Scribner’s Corinne Roosevelt Robinson
VAIN EXCUSE
Be patient, Life, when Love is at the gate,
And when he enters let him be at home.
Think of the roads that he has had to roam,
Think of the years that he has had to wait.
But if I let Love in I shall be late.
Another has come first, there is no room;
And I am busy at the thoughtful loom;
Let Love be patient, the importunate.
O Life, be idle, and let Love come in,
And give thy dreamy hair that Love may spin.
But Love himself is idle with his song.
Let Love come last, and then may Love last long.
Be patient, Life, for Love is not the last;
Be patient now with Death, for Love has passed.
The Trend Walter Conrad Arensberg
SONNET XXX
You mean, my friend, you do not greatly care
For these harsh portraits I have lately done?

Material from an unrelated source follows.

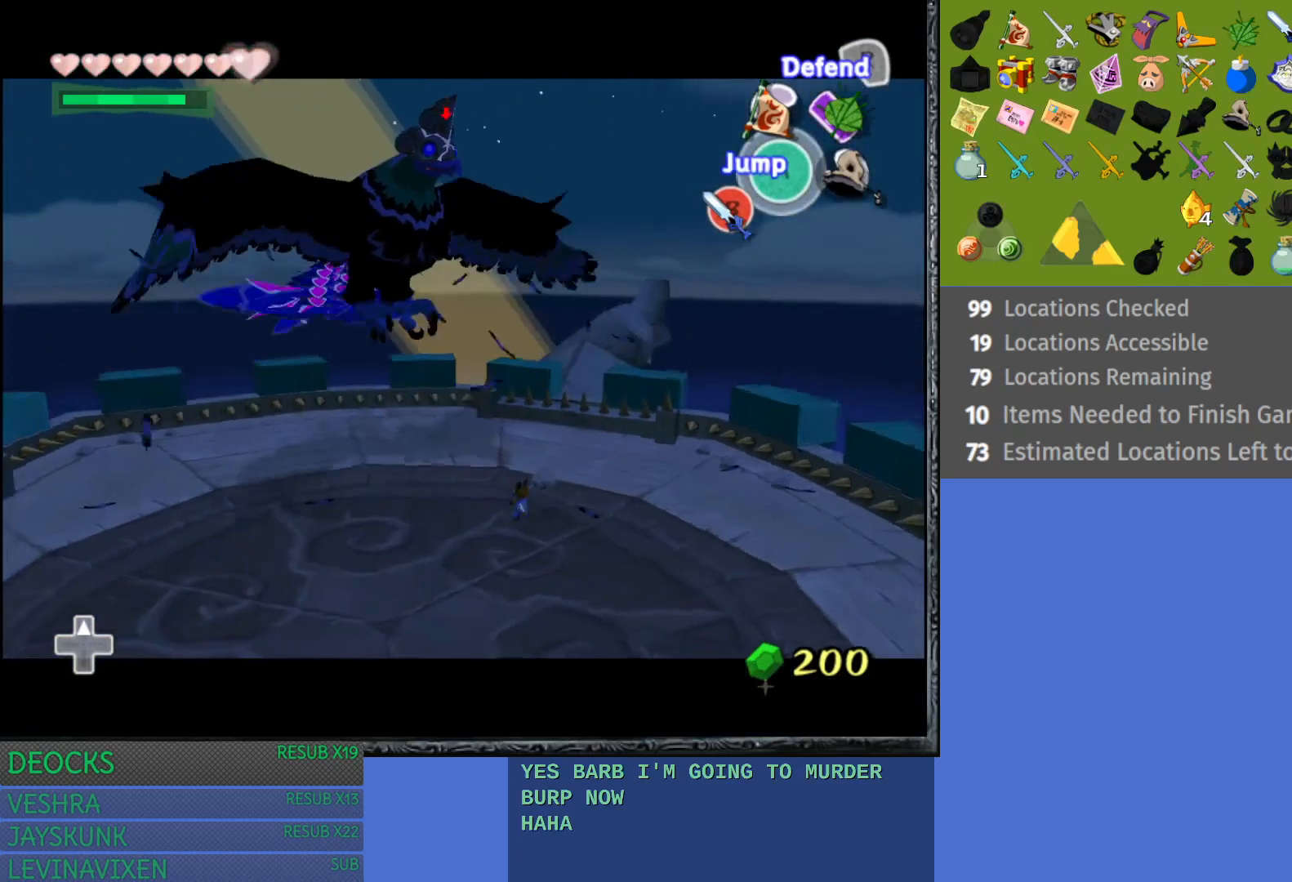
{"buttons": ["L1"], "left_stick": "up-right", "right_stick": "center", "events": [[67, "left_stick", "up"], [217, "left_stick", "up-right"]]}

You like my old style better,—like the rare
Enamelled softness of that princess-one?
True, this old woman, with the sunken throat
Painted like cordage, is not sweet to view.
Perhaps the blear whites of her eyes connote
No element of loveliness to you.
Ah yes, we all must love the sapphire lake,
The rainbow, and the rose,—but these alone?
Or is there some slight wonder where pines shake
On bare-ribbed mountain-peaks of shattered stone?
So these disturb? I fear this is the end
Of days when I shall please your taste, my friend.